*Task requirements*:
Show each line of the data below that has the string "pixels" in it.

*Available data*:
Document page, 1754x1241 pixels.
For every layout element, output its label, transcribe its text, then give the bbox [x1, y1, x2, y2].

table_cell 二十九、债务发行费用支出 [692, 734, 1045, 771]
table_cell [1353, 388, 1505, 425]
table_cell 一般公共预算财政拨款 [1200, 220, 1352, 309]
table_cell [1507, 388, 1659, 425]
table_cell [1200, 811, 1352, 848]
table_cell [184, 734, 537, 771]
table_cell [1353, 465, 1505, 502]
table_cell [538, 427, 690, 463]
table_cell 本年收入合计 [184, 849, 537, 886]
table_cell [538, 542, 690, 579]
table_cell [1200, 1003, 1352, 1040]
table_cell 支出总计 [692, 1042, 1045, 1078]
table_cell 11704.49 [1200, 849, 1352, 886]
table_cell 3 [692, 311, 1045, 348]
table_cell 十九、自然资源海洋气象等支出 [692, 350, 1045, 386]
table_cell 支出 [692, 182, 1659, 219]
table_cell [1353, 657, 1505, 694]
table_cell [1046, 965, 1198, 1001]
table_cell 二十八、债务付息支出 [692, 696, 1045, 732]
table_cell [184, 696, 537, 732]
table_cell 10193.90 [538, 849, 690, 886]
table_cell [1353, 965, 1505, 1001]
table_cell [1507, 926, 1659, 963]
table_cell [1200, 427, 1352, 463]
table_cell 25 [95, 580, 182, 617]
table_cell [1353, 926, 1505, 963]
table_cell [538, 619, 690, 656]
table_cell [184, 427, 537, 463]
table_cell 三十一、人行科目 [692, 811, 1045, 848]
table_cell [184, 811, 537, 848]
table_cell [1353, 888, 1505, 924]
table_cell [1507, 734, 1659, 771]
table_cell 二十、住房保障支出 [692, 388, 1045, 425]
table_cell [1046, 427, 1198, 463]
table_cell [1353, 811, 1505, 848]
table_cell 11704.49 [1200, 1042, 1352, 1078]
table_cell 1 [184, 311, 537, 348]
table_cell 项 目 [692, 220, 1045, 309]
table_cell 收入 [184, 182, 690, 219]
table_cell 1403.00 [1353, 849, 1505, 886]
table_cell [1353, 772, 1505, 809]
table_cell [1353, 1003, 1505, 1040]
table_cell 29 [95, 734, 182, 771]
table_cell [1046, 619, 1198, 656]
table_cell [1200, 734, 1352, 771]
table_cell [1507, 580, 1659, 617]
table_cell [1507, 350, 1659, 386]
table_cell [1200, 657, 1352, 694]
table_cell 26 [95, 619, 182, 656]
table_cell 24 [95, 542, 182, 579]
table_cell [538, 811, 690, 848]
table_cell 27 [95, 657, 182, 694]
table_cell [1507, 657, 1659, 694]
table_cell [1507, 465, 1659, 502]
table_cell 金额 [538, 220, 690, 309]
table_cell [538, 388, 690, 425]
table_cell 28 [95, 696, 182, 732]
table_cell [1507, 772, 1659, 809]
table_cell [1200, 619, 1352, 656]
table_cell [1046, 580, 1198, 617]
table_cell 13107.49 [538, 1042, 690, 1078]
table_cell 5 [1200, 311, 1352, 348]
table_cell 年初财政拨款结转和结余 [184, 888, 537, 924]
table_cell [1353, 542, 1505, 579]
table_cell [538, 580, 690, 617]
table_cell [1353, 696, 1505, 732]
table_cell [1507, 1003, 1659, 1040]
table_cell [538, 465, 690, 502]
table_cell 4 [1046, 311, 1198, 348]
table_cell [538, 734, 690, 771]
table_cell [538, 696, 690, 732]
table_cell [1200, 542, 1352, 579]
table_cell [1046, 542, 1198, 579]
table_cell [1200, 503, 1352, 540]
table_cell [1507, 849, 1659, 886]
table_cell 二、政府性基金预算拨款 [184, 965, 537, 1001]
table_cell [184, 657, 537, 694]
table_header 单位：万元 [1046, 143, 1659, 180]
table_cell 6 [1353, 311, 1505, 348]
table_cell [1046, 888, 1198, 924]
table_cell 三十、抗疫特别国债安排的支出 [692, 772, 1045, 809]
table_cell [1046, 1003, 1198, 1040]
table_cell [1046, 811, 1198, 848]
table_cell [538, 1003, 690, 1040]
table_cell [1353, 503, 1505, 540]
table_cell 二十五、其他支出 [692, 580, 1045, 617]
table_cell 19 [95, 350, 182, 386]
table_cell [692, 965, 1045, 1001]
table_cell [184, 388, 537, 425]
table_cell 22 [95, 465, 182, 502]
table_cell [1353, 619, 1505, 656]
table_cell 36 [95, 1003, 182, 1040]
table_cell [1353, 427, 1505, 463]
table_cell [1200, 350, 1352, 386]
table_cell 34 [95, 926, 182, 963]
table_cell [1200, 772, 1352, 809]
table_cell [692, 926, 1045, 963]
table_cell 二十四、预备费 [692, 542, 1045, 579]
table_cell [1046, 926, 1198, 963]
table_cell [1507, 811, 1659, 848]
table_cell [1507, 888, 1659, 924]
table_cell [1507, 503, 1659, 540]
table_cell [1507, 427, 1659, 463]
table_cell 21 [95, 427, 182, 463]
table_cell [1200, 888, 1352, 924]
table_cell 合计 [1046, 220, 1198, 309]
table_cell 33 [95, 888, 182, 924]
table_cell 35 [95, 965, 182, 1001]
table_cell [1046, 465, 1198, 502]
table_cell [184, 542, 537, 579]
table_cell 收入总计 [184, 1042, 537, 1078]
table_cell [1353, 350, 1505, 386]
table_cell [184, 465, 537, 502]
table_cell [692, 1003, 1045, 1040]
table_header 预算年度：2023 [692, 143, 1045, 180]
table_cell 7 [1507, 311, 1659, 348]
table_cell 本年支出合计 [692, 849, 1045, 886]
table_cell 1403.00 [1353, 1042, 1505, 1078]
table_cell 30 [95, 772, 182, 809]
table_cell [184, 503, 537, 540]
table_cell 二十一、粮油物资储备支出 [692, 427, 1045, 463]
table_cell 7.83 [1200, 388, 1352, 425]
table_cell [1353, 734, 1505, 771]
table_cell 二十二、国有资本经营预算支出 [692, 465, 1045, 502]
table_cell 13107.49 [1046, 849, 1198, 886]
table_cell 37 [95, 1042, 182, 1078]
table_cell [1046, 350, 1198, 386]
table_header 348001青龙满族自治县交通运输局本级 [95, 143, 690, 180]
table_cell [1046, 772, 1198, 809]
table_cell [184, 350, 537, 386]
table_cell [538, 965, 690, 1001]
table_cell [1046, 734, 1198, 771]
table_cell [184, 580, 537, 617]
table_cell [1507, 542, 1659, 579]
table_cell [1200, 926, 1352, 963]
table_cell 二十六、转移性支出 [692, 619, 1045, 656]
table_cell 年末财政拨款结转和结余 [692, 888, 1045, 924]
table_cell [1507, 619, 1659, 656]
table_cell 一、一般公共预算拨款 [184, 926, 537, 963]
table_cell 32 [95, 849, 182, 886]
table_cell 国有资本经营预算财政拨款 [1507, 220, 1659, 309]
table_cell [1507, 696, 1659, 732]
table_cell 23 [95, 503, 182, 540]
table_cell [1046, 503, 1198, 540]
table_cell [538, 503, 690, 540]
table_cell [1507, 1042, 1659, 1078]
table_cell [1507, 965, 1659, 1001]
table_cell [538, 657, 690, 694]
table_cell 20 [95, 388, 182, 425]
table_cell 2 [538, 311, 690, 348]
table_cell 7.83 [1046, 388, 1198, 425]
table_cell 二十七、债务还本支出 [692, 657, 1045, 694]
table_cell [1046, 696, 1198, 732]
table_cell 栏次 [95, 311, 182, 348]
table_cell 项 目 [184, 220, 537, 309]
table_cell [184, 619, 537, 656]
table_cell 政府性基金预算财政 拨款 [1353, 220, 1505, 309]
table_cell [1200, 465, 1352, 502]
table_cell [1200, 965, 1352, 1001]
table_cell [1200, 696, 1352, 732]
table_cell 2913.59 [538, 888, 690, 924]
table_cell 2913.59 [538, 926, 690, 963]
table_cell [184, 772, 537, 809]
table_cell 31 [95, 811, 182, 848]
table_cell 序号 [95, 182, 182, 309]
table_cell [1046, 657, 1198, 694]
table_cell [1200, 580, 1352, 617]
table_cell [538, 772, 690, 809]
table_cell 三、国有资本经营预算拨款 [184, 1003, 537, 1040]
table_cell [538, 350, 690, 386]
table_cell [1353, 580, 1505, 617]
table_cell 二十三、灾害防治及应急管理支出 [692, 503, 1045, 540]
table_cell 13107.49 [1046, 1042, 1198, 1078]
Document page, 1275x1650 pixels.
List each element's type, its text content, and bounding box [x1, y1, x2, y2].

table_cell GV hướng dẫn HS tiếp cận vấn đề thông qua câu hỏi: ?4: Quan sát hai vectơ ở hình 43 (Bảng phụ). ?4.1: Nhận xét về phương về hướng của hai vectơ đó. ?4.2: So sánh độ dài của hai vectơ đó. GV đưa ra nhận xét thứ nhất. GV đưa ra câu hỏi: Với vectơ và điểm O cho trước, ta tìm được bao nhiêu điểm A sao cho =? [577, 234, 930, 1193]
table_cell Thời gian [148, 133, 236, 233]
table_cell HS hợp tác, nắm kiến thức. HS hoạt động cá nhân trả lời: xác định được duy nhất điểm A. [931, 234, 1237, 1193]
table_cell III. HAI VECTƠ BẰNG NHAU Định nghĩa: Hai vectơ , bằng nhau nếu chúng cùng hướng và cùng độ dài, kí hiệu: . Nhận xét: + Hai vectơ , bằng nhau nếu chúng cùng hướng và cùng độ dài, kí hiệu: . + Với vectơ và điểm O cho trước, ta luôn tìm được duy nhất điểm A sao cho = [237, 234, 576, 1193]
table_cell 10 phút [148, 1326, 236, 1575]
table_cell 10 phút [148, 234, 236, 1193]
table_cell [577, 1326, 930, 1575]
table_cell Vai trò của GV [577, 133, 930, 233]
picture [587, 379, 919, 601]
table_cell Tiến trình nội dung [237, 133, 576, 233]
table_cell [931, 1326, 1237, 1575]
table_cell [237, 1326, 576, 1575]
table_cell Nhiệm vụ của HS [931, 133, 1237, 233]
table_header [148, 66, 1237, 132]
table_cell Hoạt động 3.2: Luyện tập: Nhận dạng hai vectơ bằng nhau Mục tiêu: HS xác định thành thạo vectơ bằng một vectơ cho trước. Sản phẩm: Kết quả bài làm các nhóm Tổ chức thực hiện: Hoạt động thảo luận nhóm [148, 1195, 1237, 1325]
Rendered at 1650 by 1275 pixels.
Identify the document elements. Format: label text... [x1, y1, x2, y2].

*Output of the exercise*:
Document page, 1754x1241 pixels.
Document page, 1275x1650 pixels.
Rendered at 1650 by 1275 pixels.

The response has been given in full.